The study included two parts: a survey of 350 restaurant workers and focus groups conducted in English and Spanish.
To estimate the prevalence of food-borne disease symptoms in workers and the likelihood that they would work with symptoms, workers completed a brief questionnaire asking if they or family members had experienced nausea, vomiting, diarrhea or fever in the last two weeks. Symptomatic workers were asked if they had requested time off because of their symptoms. Of those who responded:
- 19 percent had at least one food-borne disease symptom.
- 7 percent reported that household members were also ill.
- 39 percent of symptomatic workers requested time-off.
CONCLUSIONS. Discussions were held to assess food worker knowledge of food-borne disease transmission, the role of the worker in its spread, barriers to recognizing and reporting symptoms and best strategy for education on the topics. The findings showed a:
- reluctance to stay home from work with mild gastrointestinal symptoms.
- lack of management support for workers who call in to report illness.
- lack of awareness of food code provisions related to employee health.
- need for diverse educational methods and strategies.
Answering the Why
1. Why wash your hands before putting on gloves?

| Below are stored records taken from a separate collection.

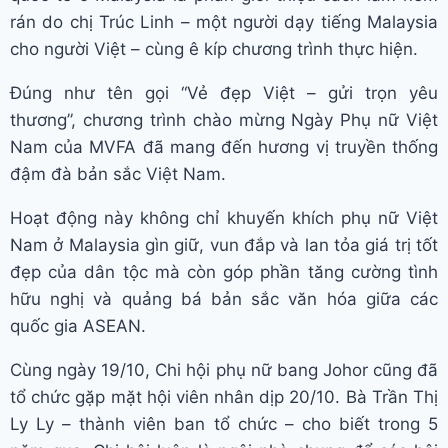
rán do chị Trúc Linh – một người dạy tiếng Malaysia
cho người Việt – cùng ê kíp chương trình thực hiện.
Đúng như tên gọi “Vẻ đẹp Việt – gửi trọn yêu
thương”, chương trình chào mừng Ngày Phụ nữ Việt
Nam của MVFA đã mang đến hương vị truyền thống
đậm đà bản sắc Việt Nam.
Hoạt động này không chỉ khuyến khích phụ nữ Việt
Nam ở Malaysia gìn giữ, vun đắp và lan tỏa giá trị tốt
đẹp của dân tộc mà còn góp phần tăng cường tình
hữu nghị và quảng bá bản sắc văn hóa giữa các
quốc gia ASEAN.
Cùng ngày 19/10, Chi hội phụ nữ bang Johor cũng đã
tổ chức gặp mặt hội viên nhân dịp 20/10. Bà Trần Thị
Ly Ly – thành viên ban tổ chức – cho biết trong 5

When putting on gloves, a worker touches numerous surfaces that can be contaminated by unclean hands, and lead to contamination of food. Ungloved hands must pull single-use gloves from the box — at which point pathogens from unclean hands can be transferred to the box itself, contaminating each successive glove; hands then carry the gloves, potentially contaminating the surface being held; then the hands pull on the gloves, further transferring pathogens to more points of the glove. With the gloved hands then used to touch foods and food-contact surfaces, transferred pathogens can pass directly to the foods.
2. Why break down and thoroughly clean and sanitize all equipment regularly?

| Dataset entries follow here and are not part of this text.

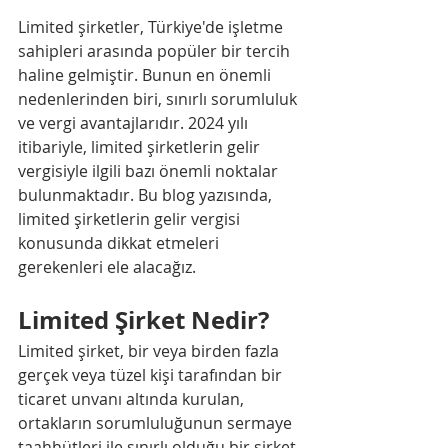
Limited şirketler, Türkiye'de işletme 
sahipleri arasında popüler bir tercih 
haline gelmiştir. Bunun en önemli 
nedenlerinden biri, sınırlı sorumluluk 
ve vergi avantajlarıdır. 2024 yılı 
itibariyle, limited şirketlerin gelir 
vergisiyle ilgili bazı önemli noktalar 
bulunmaktadır. Bu blog yazısında, 
limited şirketlerin gelir vergisi 
konusunda dikkat etmeleri 
gerekenleri ele alacağız.
Limited Şirket Nedir?
Limited şirket, bir veya birden fazla 
gerçek veya tüzel kişi tarafından bir 
ticaret unvanı altında kurulan, 
ortakların sorumluluğunun sermaye 
taahhütleri ile sınırlı olduğu bir şirket 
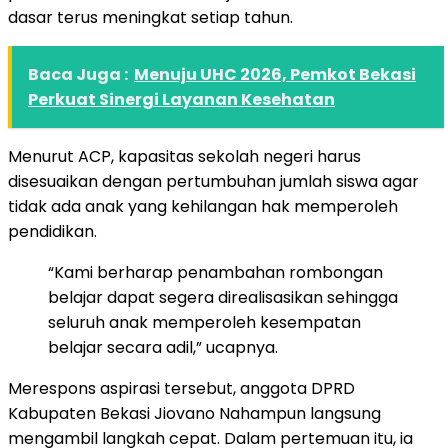
dasar terus meningkat setiap tahun.
Baca Juga :
Menuju UHC 2026, Pemkot Bekasi
Perkuat Sinergi Layanan Kesehatan
Menurut ACP, kapasitas sekolah negeri harus
disesuaikan dengan pertumbuhan jumlah siswa agar
tidak ada anak yang kehilangan hak memperoleh
pendidikan.
“Kami berharap penambahan rombongan
belajar dapat segera direalisasikan sehingga
seluruh anak memperoleh kesempatan
belajar secara adil,” ucapnya.
Merespons aspirasi tersebut, anggota DPRD
Kabupaten Bekasi Jiovano Nahampun langsung
mengambil langkah cepat. Dalam pertemuan itu, ia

As the Maple Leaf Foods situation exemplifies, pathogens can transfer even from hidden cracks and crevices. In addition, accumulated debris can attract pests, which carry their own range of food-borne disease bacteria.
3. Why wash your hands before sanitizing them?
Hand washing is particularly important when a person is working with food as the scrubbing and friction of washing is needed to remove proteins and oils. “You have to have clean hands before you put on sanitizer,” said Suzanne Driessen, a food science educator for the University of Minnesota Extension. “Sanitizing never replaces hand washing.”
4. Why not cross from raw to prepared meat areas?
“Bacteria is everywhere and can transfer very easily,” Driessen said. Not only can bacteria transfer from hands or gloves, but they can get on an apron or sleeve. Because pathogens often can’t be seen, a worker who does not realize he is carrying a contaminant can inadvertently rub against a clean surface and transfer the pathogen. Since food manufacturing plants have such a busy atmosphere, food-borne illness prevention must always be top of mind.
5. Why not come in to work if you are ill?
Norovirus affects the stomach and intestines, causing flu-like symptoms. Highly contagious, Norovirus is easily spread by direct person-to-person contact, eating food touched by an infected person, touching a surface containing the virus or through contaminated food. According to the Minnesota Department of Health, Norovirus has caused more than half the food-borne illness outbreaks in the state for the past 20 years, and the Centers for Disease Control and Prevention considers it the leading cause of food-borne illness in the United States.